The Carson campaign, on the other hand, is zeroing in on evangelical Christians and has strong ties to Las Vegas churches. Carson's operatives believe that given Nevada's historically minuscule turnout, this targeted approach will yield better results than the broad-based strategy being employed by Trump.  

Munoz believes the competitive advantage of the Trump operation is not its paid staff but its army of supporters and volunteers, who are unrivaled for passion. 

He says that so many people showed up to a recent "open day" held at the three-room Trump Vegas office that traffic needed to be diverted on the road outside.  

When Jerry Chanin and his wife, Pam, walked into Trump’s campaign office during The Hill’s visit, he said something that few other candidates could expect to hear from a supporter. 

Describing what the billionaire GOP front-runner could say or do to lose his support, Chanin, holding a “Make America Great!” yard sign, said, “He could come to my house and lay a major turd on my lawn and I’d still vote for him.”

Chanin’s comments reflect recent focus groups held by Republican pollster Frank Luntz. “I've never seen voters so passionate and committed to a candidate after seeing an hour's worth of reasons why not to vote for him,” he told CBS News. 

These anecdotes also reflect polling data that show a higher proportion of Trump's supporters saying they have made up their minds than other candidates.  

At Nevada rallies last week, Trump's crowd dwarfed those of Cruz and Rubio in both size and intensity. 

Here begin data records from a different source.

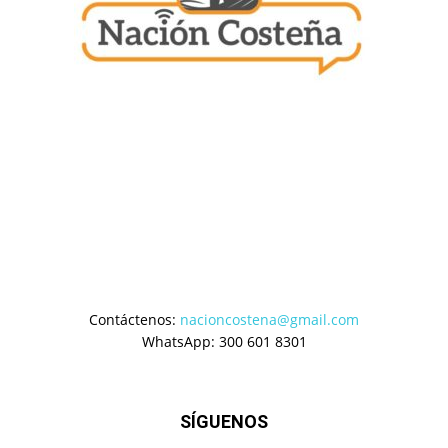
Contáctenos:
nacioncostena@gmail.com
WhatsApp: 300 601 8301
SÍGUENOS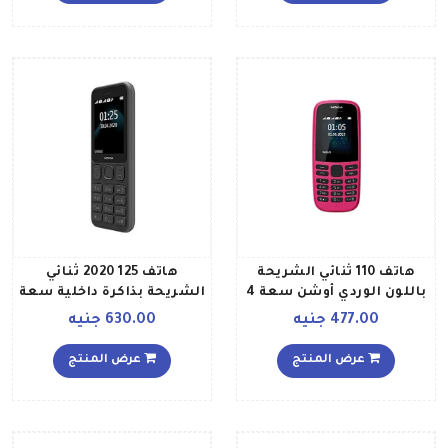
هاتف 110 ثنائي الشريحة
هاتف 125 2020 ثنائي
باللون الوردي أوشن سعة 4
الشريحة بذاكرة داخلية سعة
ميجابايت بتقنية 2G
4 ميجابايت ويدعم تقنية 2G،
477.00 جنيه
630.00 جنيه
لون أسود
عرض المنتج
عرض المنتج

At the Trump rally, the crowd of several thousand was on its feet, yelling and chanting; protesters were booted out, teenage boys wore blonde Trump wigs and dozens of supporters bought “Make America Great Again!” hats at the merchandise stand outside. 

More than half a dozen Trump supporters interviewed said they had made up their mind for Trump, no matter what.   

“I am 100 percent. 100 percent [for Trump],” said Charlene Dzadon, a retired flight attendant who is passionate about gun ownership. “He can act silly. … We need someone like that. We need change.

"And I don’t care how crazy it sounds. He’s acting like we are.” 

Rubio's crowd, earlier on the same day at a Vegas hotel a few minutes down the road, was about a tenth of the size of Trump's and much quieter. And at Cruz’s rally a few days later at a gated retiree community in the Las Vegas suburb of Summerlin, several hundred seniors sat politely in rows of chairs, listening to the candidate.  

Trump boasts that no candidate can draw the crowds he does, but there were signs at last week's rally that he is beginning to focus on voter turnout. At one point in his speech, Trump interrupted his flow to remind the crowd to vote in Nevada.  

And in a sign of more committed organization, outside the rally the Trump campaign was registering supporters.  

"Organizing matters," Munoz said, "[But] you can be as organized as, you know, anybody else out there, but if people aren't believing and buying into your candidate, then the rest means nothing."